Ever since my project of portraits of my co-workers, posing with their spirit animals, got off the ground and elicited interest and enthusiasm, a scene from a movie started repeatedly running through my head. I always meant to write a post about this scene, but I wasn't sure how I would articulate the way in which the scene expressed my feelings.

So I waited.

And now that every day I watch crowds of people (well, several toddlers at least) pour over my display of artwork, the scene from this movie comes to me more than ever. It is towards the end of the movie, and the movie is called Rushmore. In it, a precocious teenager who just wrote, directed, and starred in a High School play about the Vietnam War, is, in his moment of triumph, finding that everything he wanted is slipping away from him.

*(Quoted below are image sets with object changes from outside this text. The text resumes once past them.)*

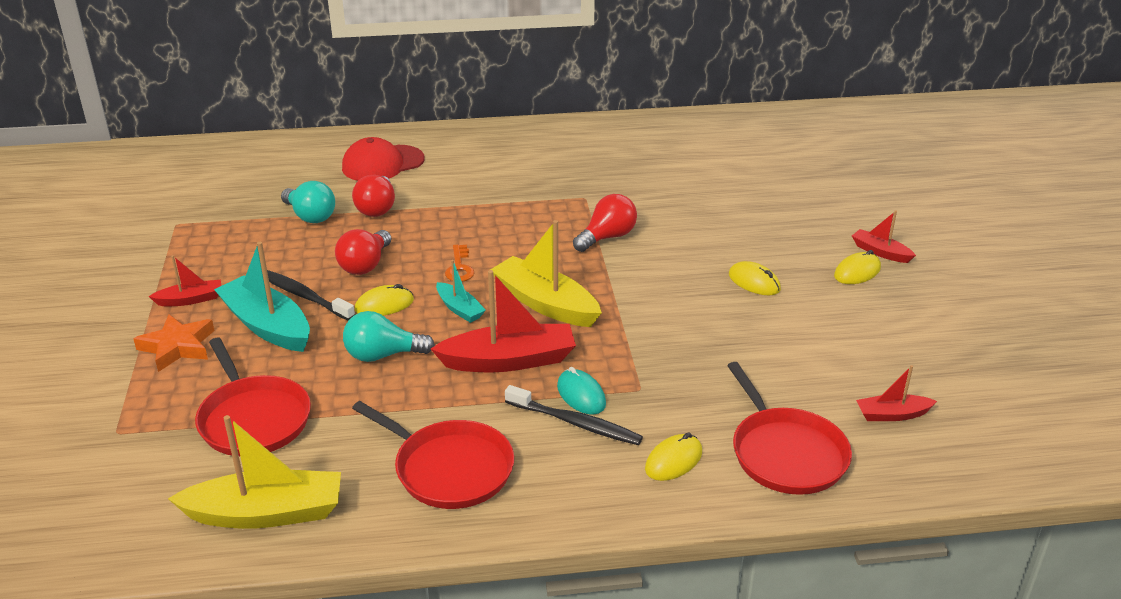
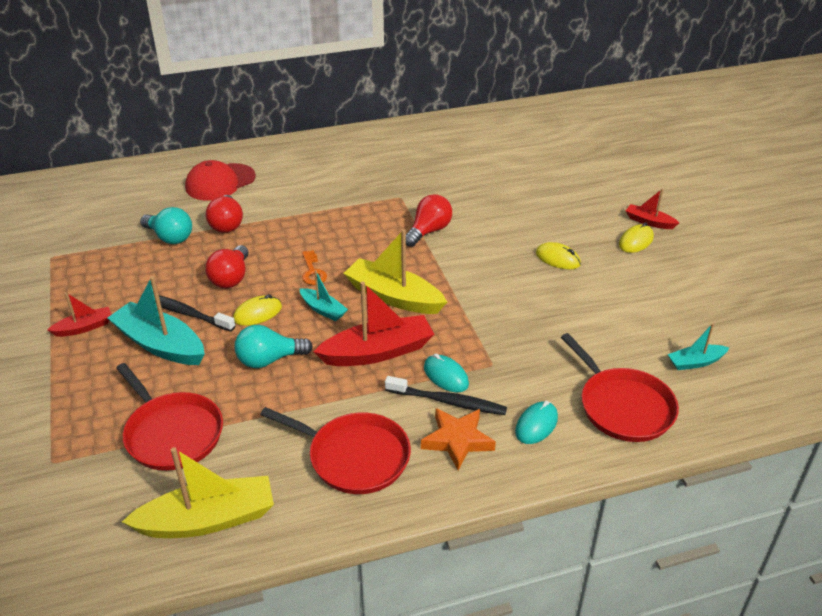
camera: 10 degrees left, 5 degrees up
orange star [133,314,215,372] -> orange star moved to [421,408,496,470]
yellow mouse [645,432,702,481] -> turquoise mouse [515,401,558,444]
red boat [856,365,937,421] -> turquoise boat [668,323,729,370]

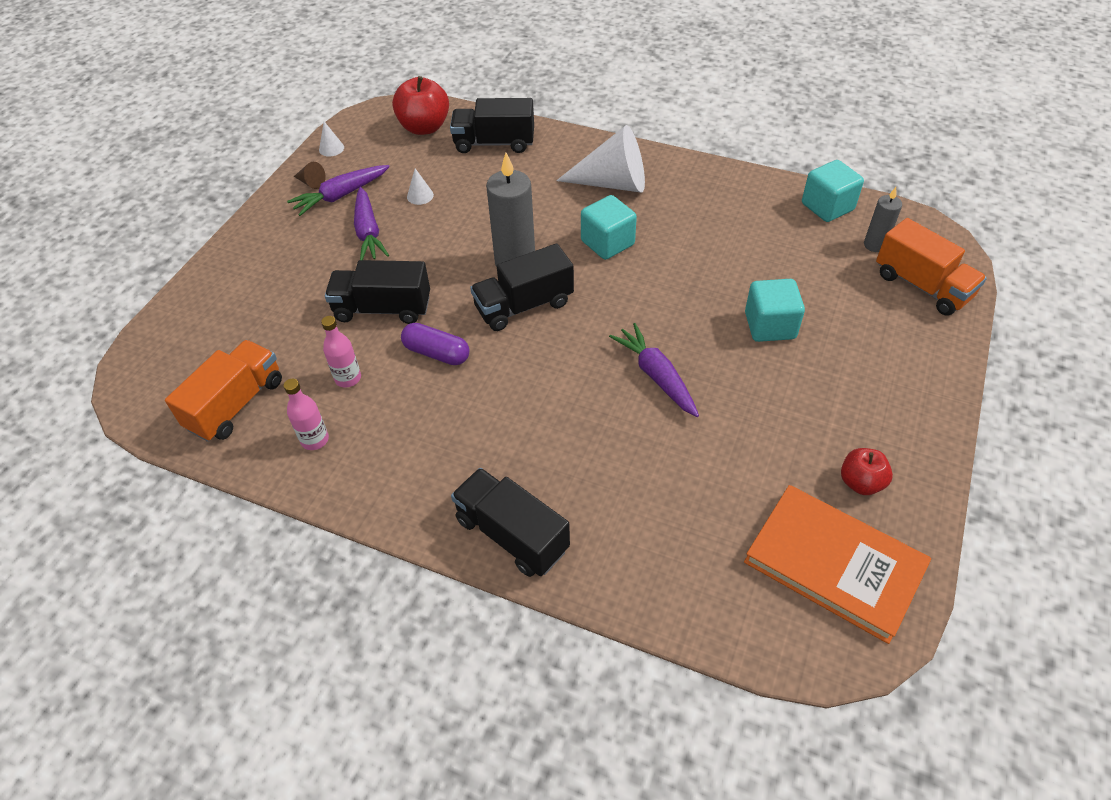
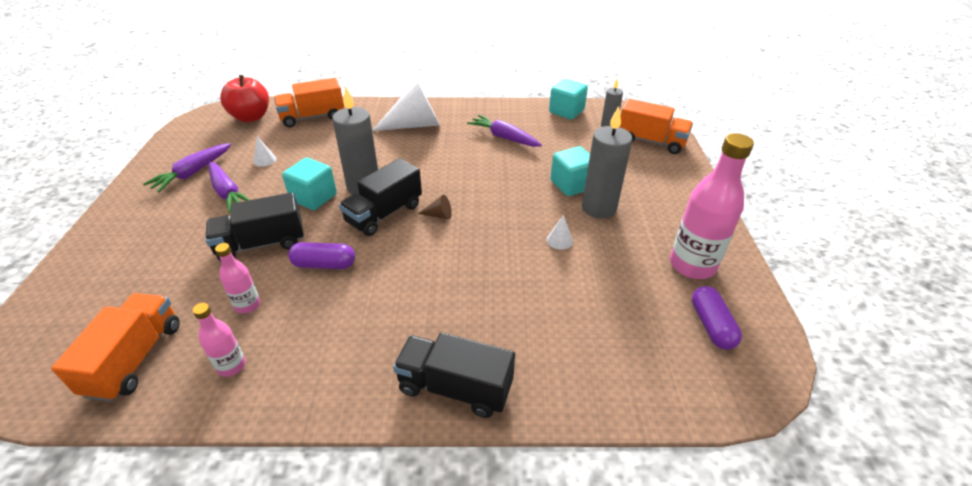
camera: 25 degrees left, 10 degrees down
brown cone [294,162,326,189] -> brown cone moved to [418,195,452,219]
white cone [319,121,344,157] -> white cone moved to [547,215,573,250]
black truck [450,98,534,153] -> orange truck [274,78,344,127]
turquoise cube [581,195,637,260] -> turquoise cube moved to [282,158,337,210]
purple carrot [609,323,699,417] -> purple carrot moved to [467,115,542,147]
orange book [744,485,931,644] -> purple capsule [692,286,742,350]
red apple [841,448,893,495] -> pink bottle [670,133,754,279]
none -> grey candle [582,106,633,219]

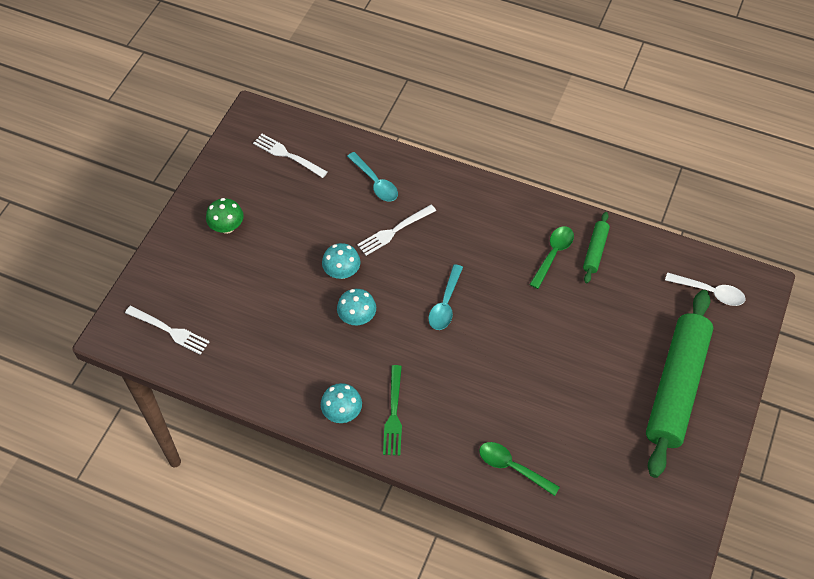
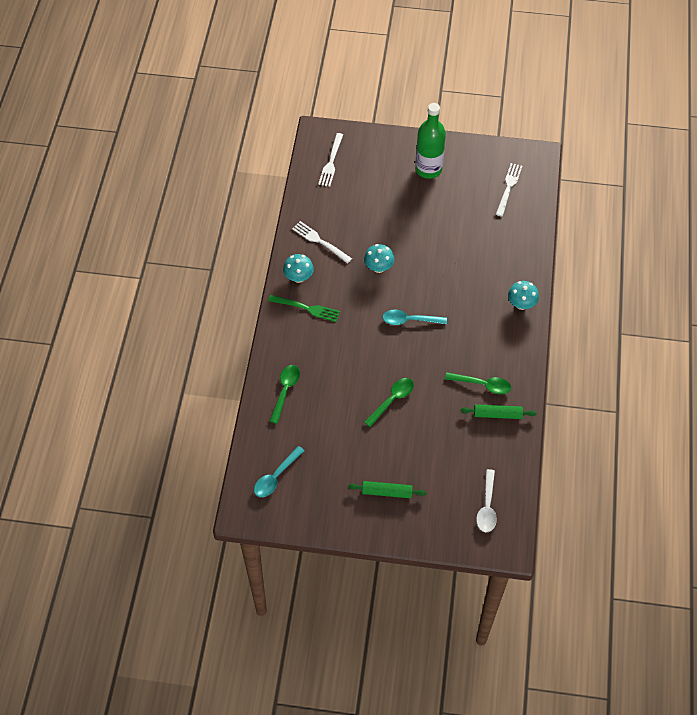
camera: 75 degrees right, 0 degrees up
green mushroom [206,198,244,234] -> green bottle [415,103,446,179]
turquoise mushroom [322,243,361,279] -> turquoise mushroom moved to [508,281,539,310]
turquoise spoon [347,152,398,201] -> turquoise spoon moved to [254,446,304,497]
white fork [357,205,436,256] -> white fork moved to [292,221,352,263]
green fork [383,365,402,456] -> green fork turned 150 degrees counterclockwise [268,295,340,322]
green rolling pin [646,290,713,478] -> green rolling pin [348,481,426,498], size x0.44
none -> green spoon [364,378,414,427]

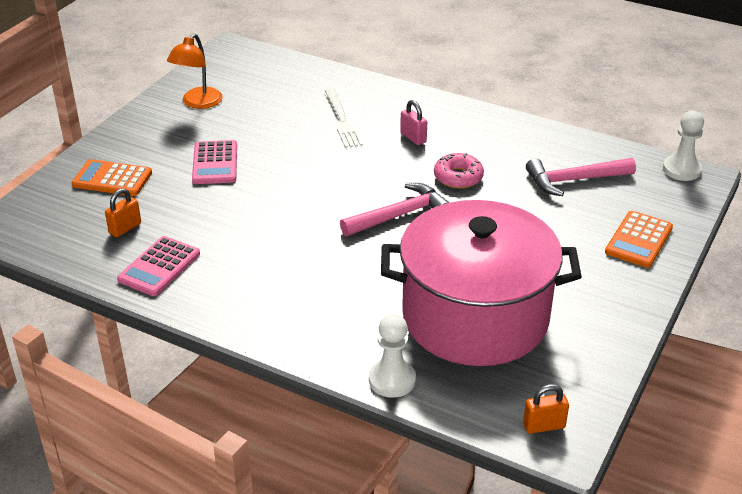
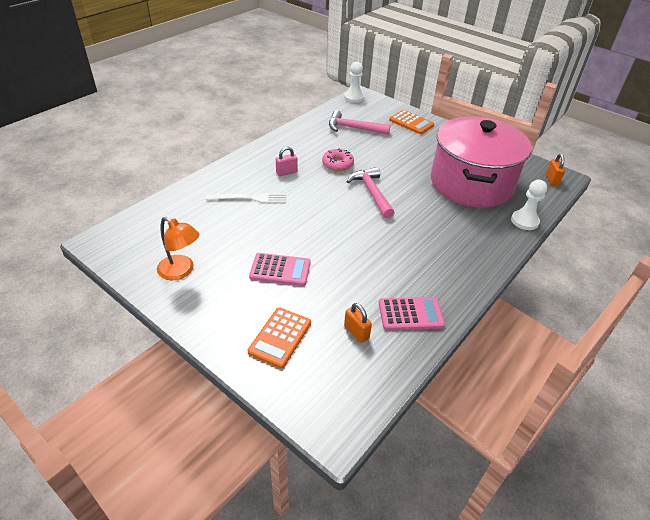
camera: 80 degrees left, 5 degrees up
pink calculator [117,236,200,296] -> pink calculator turned 45 degrees counterclockwise [379,297,445,330]
pink hammer [526,158,636,196] -> pink hammer turned 105 degrees clockwise [329,110,390,135]

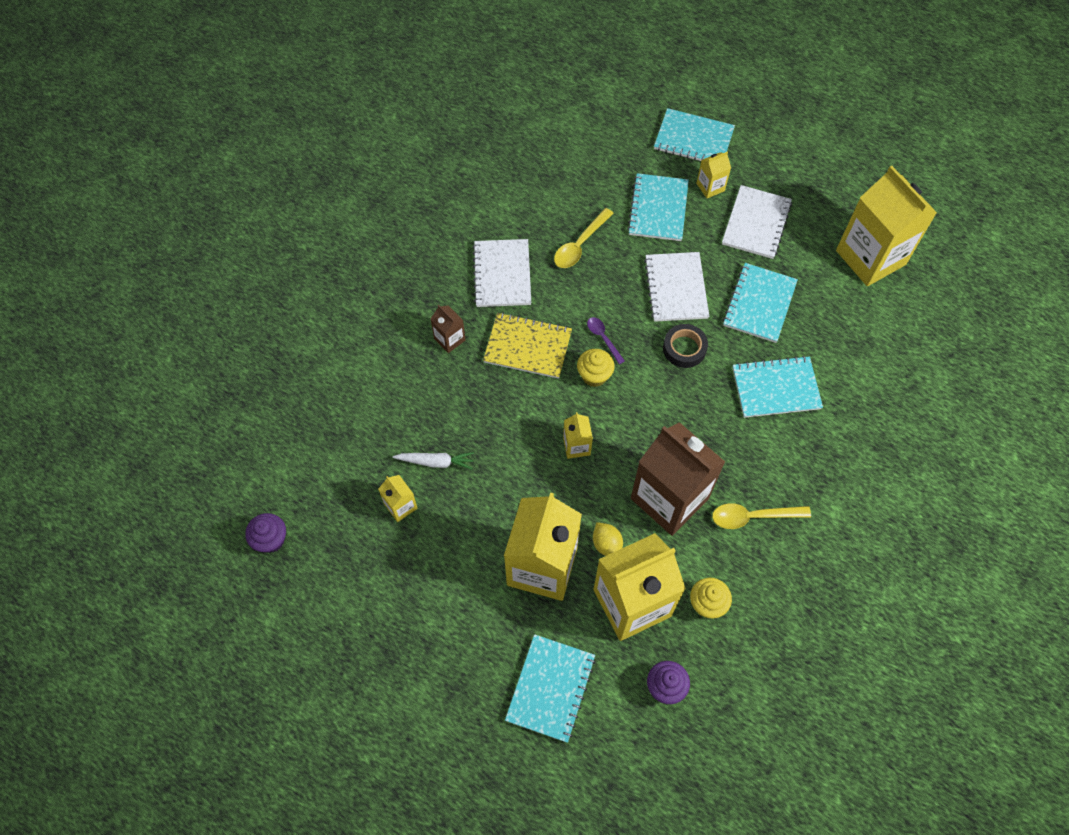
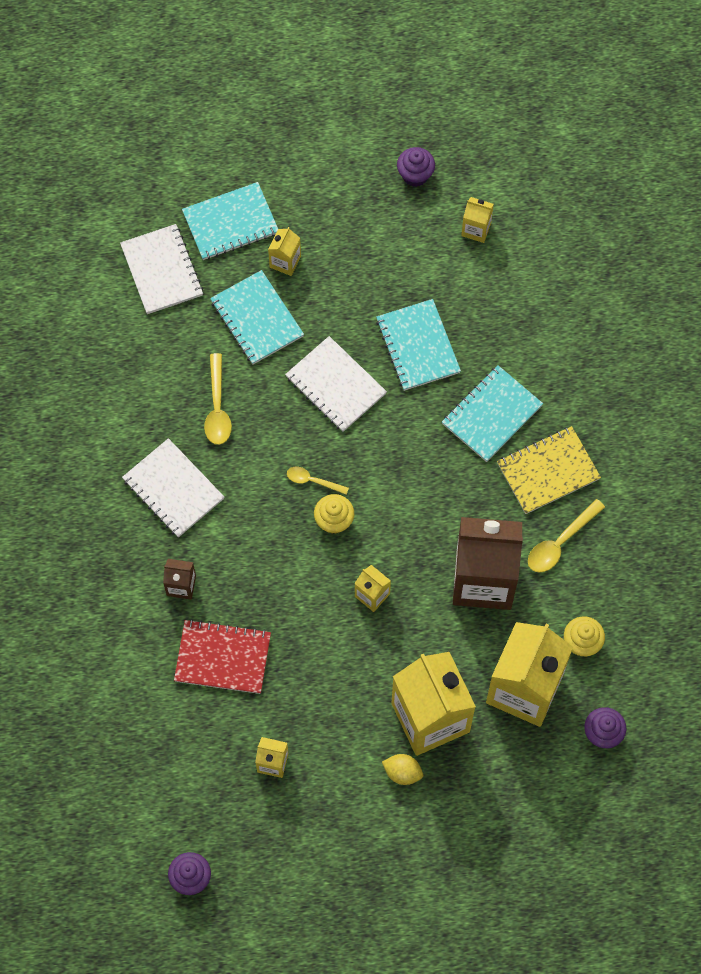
camera: 40 degrees left, 5 degrees up
white carrot [393,452,474,470] -> none
yellow notebook [483,312,572,379] -> yellow notebook moved to [497,426,601,514]
turquoise notebook [505,634,596,743] -> none
purple spoon [587,317,625,364] -> yellow spoon [287,467,349,495]
yellow lemon [593,522,623,556] -> yellow lemon moved to [382,754,423,785]
black tape [663,324,708,368] -> none
white notebook [722,185,792,259] -> white notebook moved to [120,224,203,314]
yellow carton [836,166,937,286] -> yellow carton [461,197,494,243], size x0.43
none -> red notebook [174,619,271,694]
none -> purple cupcake [397,147,435,187]

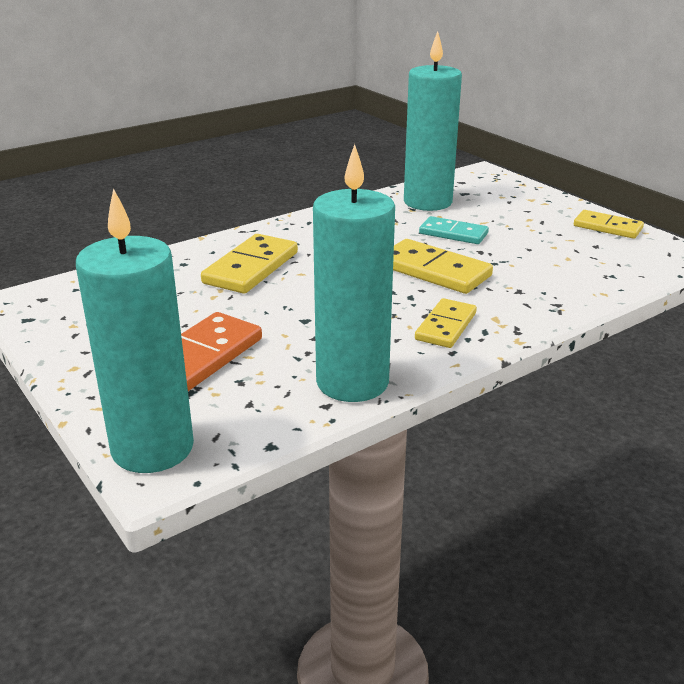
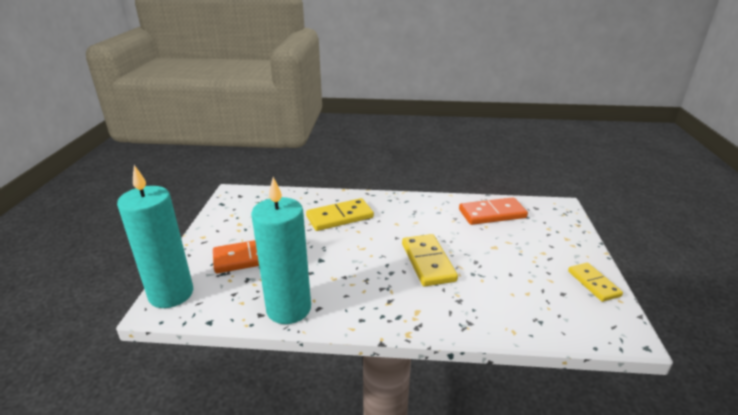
camera: 40 degrees right, 0 degrees up
turquoise candle [404,31,462,211] -> orange domino [459,197,528,225]
yellow domino [415,298,477,348] -> none
turquoise domino [419,216,489,244] -> none

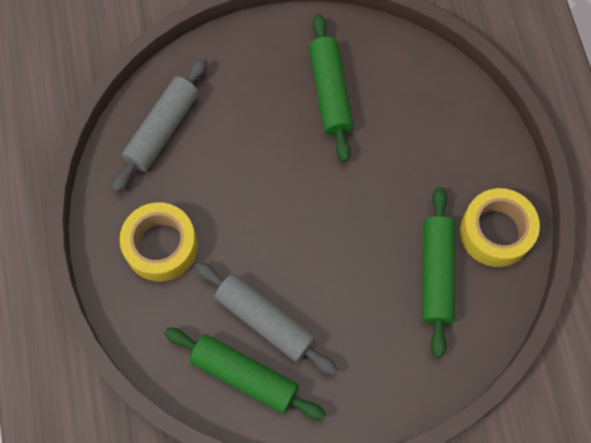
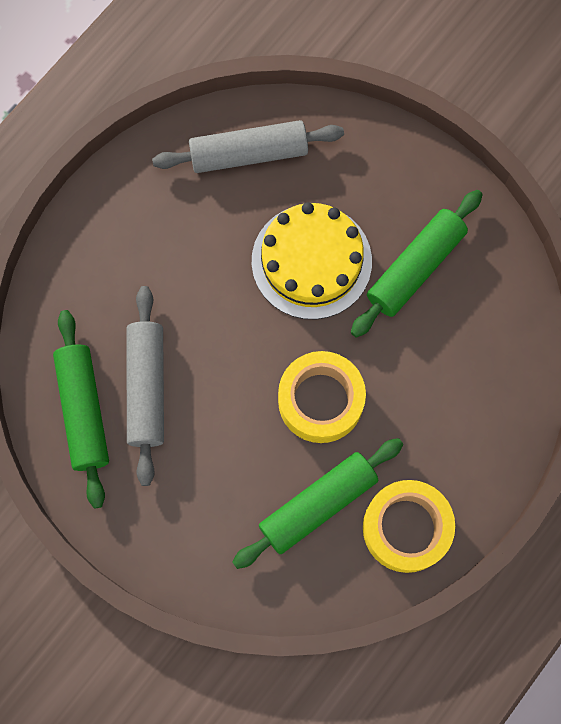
camera: 50 degrees right, 5 degrees up
yellow tape [120,202,198,282] -> yellow tape moved to [278,351,366,443]
none -> yellow cake [252,202,372,319]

Inappropriately plied with alcohol by Bill Murray's character, he throws a bit of a fit that breaks the patina of his composure and reveals the strain of his adolescent development. "I wrote a hit play! I wrote a hit play!" He insists, as if having created something popular, or of power, should come with special rewards, respect, license, and love.

And so it is for six months, in the shadow of my popular and much discussed photography series, and as my work world remains nevertheless the same, filled with its constant small indignities, irritations, and lack of special dispensations, there is, sounding like a bell in my head (albeit with a touch of humorous irony) "BUT I WROTE A HIT PLAY!!!!!".

I am not sixteen though. So I try to keep it to myself.